Onca uğraştan sonra iktidarsız kocamın beni tatmin edemeyişi adeta bir patlamaya yol açmıştı. Öfkeyle, nereye gittiğimi bilmeden hızlı adımlarla yürüyüp duruyordum. Dağ evinde çıplak kocamın önündeki pörsümüş erkekliği, bir yandan işyerinden gelen telefonla görüşmeye çalışırken, bir yandan bana çaresizce bakışları gözümün önünden gitmiyordu. Hırstan gözümden yaşlar dökülüyor, etrafımdaki güzellikleri sis perdesinin arkasından görüyordum.
Neden sonra kendime geldim. Dağlık arazide giderek yukarılara yükselen eğimli dar patikada hızlı yürüyüş temposu iyi gelmişti öfkeme... Soluk soluğa kalmıştım.

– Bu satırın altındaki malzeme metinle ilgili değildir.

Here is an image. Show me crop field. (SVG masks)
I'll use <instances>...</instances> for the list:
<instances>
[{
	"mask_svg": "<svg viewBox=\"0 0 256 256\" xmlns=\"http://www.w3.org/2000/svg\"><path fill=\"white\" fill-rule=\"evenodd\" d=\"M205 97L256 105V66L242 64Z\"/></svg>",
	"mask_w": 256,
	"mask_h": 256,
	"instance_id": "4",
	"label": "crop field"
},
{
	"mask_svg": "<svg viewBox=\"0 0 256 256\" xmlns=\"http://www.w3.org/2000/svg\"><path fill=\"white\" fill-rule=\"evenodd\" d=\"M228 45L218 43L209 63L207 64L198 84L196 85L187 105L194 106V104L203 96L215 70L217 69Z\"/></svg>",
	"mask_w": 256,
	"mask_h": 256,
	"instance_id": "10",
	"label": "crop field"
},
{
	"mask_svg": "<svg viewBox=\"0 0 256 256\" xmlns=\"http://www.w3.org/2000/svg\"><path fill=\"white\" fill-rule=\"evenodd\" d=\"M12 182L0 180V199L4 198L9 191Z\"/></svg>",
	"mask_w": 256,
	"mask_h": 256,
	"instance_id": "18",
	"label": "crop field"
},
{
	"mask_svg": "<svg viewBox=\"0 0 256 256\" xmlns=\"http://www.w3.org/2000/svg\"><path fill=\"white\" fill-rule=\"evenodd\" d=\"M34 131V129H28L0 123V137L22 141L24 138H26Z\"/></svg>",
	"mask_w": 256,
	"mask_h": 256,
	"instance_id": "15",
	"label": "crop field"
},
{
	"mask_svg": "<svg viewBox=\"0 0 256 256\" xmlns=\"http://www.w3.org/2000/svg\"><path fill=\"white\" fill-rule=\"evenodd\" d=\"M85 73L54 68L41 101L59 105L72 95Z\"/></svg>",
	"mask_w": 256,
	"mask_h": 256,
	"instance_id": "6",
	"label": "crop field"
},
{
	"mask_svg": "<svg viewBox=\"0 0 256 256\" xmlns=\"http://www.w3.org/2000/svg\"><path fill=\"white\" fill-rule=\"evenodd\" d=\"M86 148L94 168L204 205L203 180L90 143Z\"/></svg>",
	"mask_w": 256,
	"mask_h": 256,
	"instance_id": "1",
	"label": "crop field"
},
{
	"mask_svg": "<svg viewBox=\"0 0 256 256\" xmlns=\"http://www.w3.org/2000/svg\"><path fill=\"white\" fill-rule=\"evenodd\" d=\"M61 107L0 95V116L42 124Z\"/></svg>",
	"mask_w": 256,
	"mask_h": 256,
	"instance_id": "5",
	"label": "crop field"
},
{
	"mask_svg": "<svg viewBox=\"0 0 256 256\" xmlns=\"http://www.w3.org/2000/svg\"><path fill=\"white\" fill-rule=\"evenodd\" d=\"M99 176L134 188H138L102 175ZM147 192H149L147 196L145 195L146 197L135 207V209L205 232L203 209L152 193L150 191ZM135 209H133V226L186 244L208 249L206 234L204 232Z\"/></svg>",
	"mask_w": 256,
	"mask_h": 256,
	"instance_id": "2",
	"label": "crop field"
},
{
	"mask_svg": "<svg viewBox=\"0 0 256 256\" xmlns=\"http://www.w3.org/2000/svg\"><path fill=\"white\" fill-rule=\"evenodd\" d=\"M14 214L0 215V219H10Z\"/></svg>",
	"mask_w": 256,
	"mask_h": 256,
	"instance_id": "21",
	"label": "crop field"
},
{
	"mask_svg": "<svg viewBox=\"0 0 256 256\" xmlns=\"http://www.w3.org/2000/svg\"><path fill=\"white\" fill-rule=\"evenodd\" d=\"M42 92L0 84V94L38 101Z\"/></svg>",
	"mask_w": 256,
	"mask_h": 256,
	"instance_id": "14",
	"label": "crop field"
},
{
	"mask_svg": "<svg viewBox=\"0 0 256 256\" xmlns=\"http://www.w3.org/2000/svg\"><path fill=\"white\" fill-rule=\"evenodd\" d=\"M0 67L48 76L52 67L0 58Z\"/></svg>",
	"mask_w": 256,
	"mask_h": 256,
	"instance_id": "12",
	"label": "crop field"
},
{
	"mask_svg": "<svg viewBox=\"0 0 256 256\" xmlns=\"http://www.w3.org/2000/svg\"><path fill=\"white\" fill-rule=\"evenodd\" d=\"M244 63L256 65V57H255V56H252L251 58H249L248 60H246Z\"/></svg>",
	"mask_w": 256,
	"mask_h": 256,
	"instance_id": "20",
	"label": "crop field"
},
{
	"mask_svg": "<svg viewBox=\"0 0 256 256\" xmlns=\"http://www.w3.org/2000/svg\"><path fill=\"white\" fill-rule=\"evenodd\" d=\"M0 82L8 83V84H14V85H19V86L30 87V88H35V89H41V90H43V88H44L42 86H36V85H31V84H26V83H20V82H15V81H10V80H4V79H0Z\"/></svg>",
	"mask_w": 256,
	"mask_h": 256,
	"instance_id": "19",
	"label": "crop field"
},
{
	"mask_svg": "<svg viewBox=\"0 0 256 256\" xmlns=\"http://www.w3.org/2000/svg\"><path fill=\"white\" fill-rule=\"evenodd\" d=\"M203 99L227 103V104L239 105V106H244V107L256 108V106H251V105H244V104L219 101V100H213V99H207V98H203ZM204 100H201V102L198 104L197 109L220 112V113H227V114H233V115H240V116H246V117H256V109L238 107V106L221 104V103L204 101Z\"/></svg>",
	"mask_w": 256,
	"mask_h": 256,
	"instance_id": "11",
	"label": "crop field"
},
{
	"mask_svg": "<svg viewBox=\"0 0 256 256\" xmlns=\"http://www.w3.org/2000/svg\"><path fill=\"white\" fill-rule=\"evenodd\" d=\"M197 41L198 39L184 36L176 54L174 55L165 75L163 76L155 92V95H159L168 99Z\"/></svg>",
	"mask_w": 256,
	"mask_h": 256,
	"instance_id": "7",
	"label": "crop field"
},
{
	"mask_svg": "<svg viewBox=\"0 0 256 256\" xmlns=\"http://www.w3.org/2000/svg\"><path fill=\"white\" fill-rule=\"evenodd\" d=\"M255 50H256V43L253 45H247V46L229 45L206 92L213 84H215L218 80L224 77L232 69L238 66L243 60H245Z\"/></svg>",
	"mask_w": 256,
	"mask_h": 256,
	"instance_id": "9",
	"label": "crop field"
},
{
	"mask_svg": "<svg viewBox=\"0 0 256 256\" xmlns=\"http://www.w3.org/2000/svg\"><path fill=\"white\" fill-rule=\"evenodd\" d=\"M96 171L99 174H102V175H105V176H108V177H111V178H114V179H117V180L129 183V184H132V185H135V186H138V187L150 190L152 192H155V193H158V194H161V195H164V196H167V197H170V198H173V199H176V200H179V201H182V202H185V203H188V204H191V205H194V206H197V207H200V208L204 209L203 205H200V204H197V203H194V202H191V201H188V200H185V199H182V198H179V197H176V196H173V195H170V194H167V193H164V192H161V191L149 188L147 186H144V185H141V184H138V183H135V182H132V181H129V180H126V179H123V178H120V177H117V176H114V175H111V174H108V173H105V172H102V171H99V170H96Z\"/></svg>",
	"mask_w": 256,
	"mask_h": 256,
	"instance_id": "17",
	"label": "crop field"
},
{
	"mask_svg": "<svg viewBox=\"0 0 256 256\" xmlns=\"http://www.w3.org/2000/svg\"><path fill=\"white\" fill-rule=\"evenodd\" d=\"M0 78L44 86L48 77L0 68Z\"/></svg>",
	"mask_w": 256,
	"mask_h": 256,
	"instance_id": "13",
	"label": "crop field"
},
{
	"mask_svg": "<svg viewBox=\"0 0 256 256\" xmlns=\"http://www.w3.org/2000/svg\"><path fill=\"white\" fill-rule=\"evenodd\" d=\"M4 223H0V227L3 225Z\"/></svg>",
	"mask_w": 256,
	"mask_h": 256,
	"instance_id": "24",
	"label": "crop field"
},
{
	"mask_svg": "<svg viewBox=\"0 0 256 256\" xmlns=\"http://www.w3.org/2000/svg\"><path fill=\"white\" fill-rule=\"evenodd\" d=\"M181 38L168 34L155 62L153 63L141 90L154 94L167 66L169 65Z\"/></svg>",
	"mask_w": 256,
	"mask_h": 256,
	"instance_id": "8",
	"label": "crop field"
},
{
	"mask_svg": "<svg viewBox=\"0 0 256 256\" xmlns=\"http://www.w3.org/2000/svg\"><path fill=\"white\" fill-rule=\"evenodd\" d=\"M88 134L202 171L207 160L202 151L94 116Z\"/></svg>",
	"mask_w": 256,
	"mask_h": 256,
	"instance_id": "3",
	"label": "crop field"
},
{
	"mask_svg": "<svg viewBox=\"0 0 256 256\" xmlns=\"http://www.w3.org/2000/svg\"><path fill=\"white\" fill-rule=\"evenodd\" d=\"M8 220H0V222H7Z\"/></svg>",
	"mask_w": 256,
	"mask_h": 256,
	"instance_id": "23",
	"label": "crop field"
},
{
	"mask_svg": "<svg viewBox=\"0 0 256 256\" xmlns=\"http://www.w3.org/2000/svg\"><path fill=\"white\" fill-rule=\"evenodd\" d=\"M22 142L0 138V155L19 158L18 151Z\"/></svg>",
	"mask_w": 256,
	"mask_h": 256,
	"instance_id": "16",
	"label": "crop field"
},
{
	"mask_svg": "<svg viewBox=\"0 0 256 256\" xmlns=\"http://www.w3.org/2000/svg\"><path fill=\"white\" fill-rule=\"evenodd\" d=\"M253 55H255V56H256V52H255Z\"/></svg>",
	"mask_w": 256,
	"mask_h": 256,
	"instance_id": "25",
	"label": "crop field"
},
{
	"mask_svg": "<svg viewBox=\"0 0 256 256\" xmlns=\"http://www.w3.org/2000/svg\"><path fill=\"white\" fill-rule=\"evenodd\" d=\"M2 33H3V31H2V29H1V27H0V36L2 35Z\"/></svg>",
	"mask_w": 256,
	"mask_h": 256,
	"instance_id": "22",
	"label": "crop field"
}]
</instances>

Etrafıma bakındım. Nereye gelmiştim böyle?
Cennetten bir köşeydi sanki... Her taraf yemyeşil bitki örtüsüyle kaplıydı. Yeşilin her rengi üstüme üstüme geliyordu... İsmini bilmediğim ağaçlar, yerlerde otlar, etrafı çevreleyen dağlarda yankılanan türlü türlü kuş cıvıltıları... Su sesi geliyordu kulağıma kuş cıvıltılarının arasında... İleride sıklaşan ağaçların arasından geliyordu şırıltı... Köyün içinden akan dere olmalıydı bu, kaynağı burasıydı demek ki...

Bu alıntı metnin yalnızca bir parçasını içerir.